Kritik äußerte Heide in seiner Stellungnahme diesbezüglich an der Harz IV-Gesetzgebung. Ein längeres oder dauerhaftes Leben mit dem Regelsatz sei nur in Kombination mit zusätzlichen Einkünften möglich, zu denen kranke Menschen in der Regel keinen Zugang haben, erklärte er.

Grüne lehnen Kommunalisierung der Landesmittel ab
Anlass zur Anhörung gab ein Antrag der Grünen. Die gesundheitspolitische Sprecherin der Fraktion, Barbara Steffens, wirft der schwarz-gelben Landesregierung vor, dass durch die Kommunalisierung der Landesmittel negative Auswirkungen auf die Präventions- und Hilfemaßnahmen entstehen. „Die Landesmittel für die Aids-Arbeit wurden zwar diesmal nicht gekürzt, sollen aber in Zukunft nach dem Gießkannenprinzip auf alle 52 Kommunen verteilt werden“, erläuterte Steffens. Sie rechnet damit, dass „gewachsene und bewährte Strukturen im Aids-Bereich“ infolgedessen wegfallen werden.

Frauenspezifischen Strukturen der Aids-Hilfe gefährdet
Die Landesarbeitsgemeinschaft Frauen und Aids in NRW warnte in der Anhörung davor, durch eine Umverteilung der kommunalen Mittel zu Lasten der Aids-Hilfe die Stabilität der bestehenden frauenspezifischen Strukturen zu gefährden. Im Hinblick auf die notwendige Ausdifferenzierung der Präventionsstrategien sei eine überregionale und landesweite Kooperation notwendiger denn je, mahnte die Landesgemeinschaft in ihrer Stellungnahmen an. Infizierte Frauen, die überwiegend nicht in Großstädten und nicht in schwulen Communities leben, seien nur über funktionierende Vernetzung zu erreichen, fügte die Vertreterin der Arbeitsgemeinschaft, Julia Ellen Schmalz, hinzu.

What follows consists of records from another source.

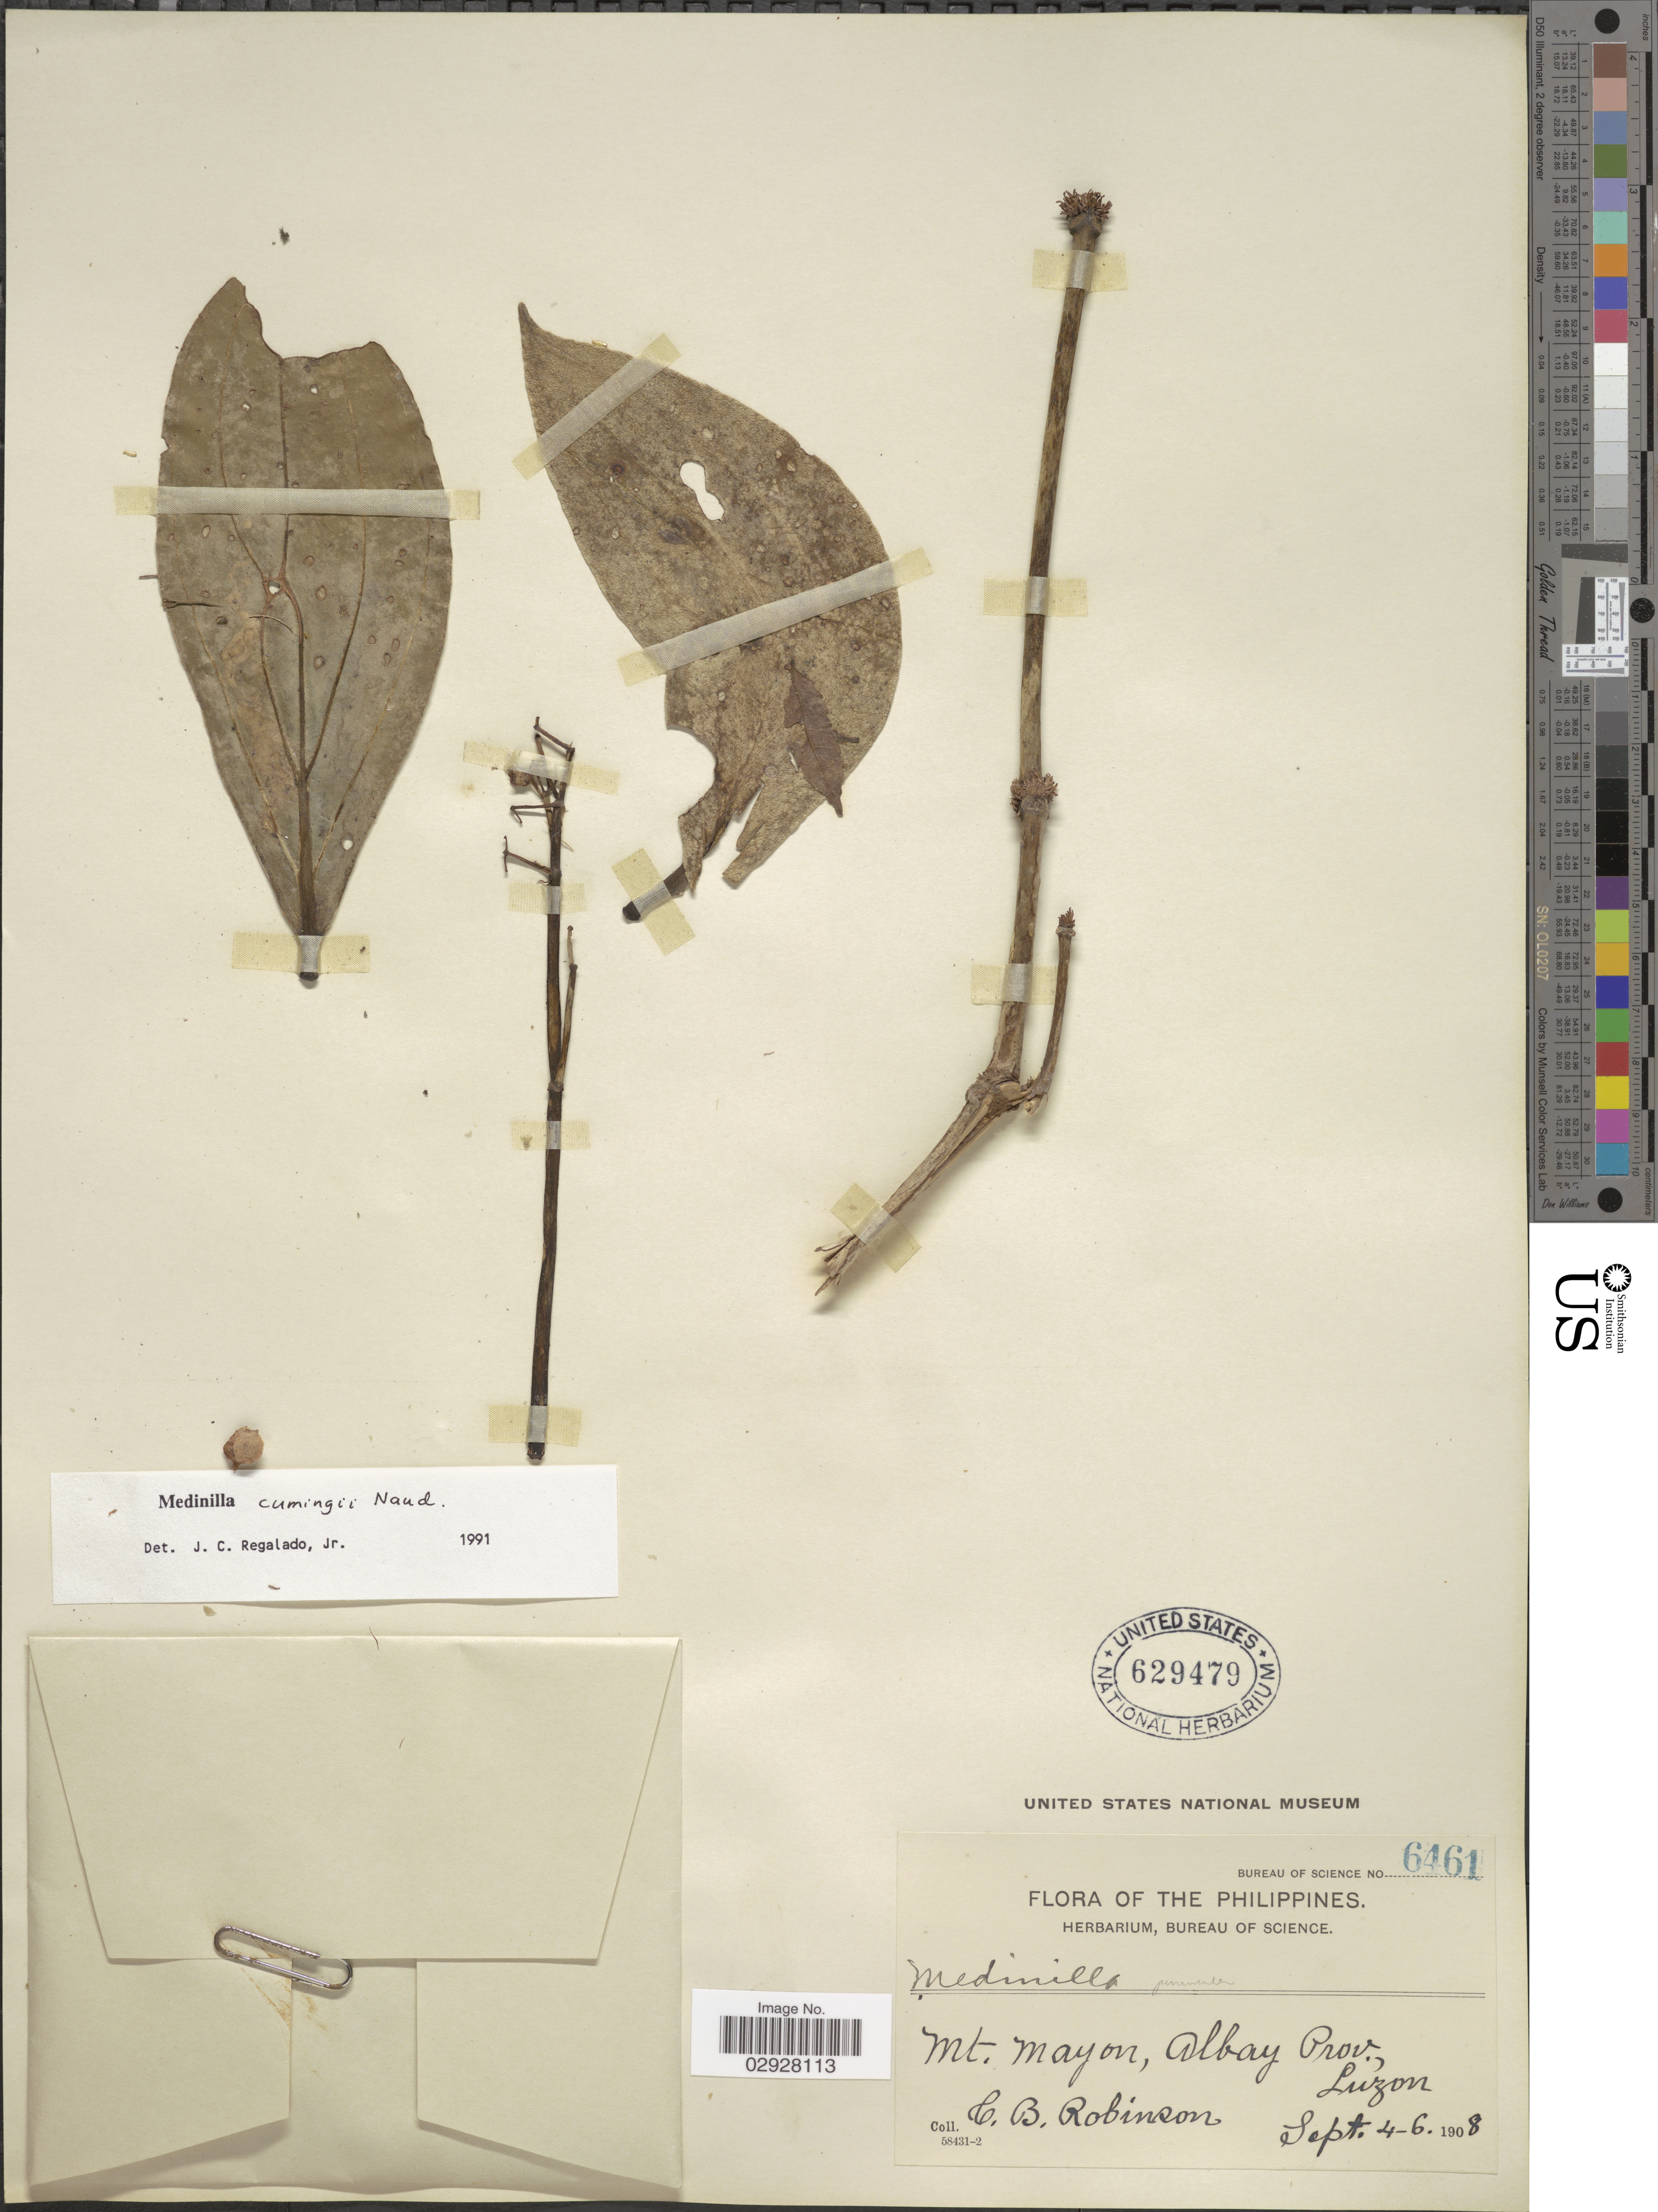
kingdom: Plantae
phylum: Tracheophyta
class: Magnoliopsida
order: Myrtales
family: Melastomataceae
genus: Medinilla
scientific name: Medinilla cummingii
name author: Naudin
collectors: C. Robinson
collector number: Bureau of Science 6461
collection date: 1908-09-04/1908-09-06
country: Philippines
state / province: Bicol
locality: Mt. Mayon, Albay Prov., Luzon.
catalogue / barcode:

Für HIV-infizierte Frauen wurden in den letzen Jahre in NRW eine Reihe von speziellen Angeboten entwickelt. So bietet die Aids-Hilfe Münster Frauensprechstunden in der Uniklinik Münster an, die vor allem von Migrantinnen genutzt werden. Angebote der Aids-Hilfe in Paderborn richten sich gezielt an Frauen aus Osteuropa, und die Aids-Hilfe in Bonn bietet Sprachkurse für Migrantinnen mit dem Schwerpunkt Gesundheit an.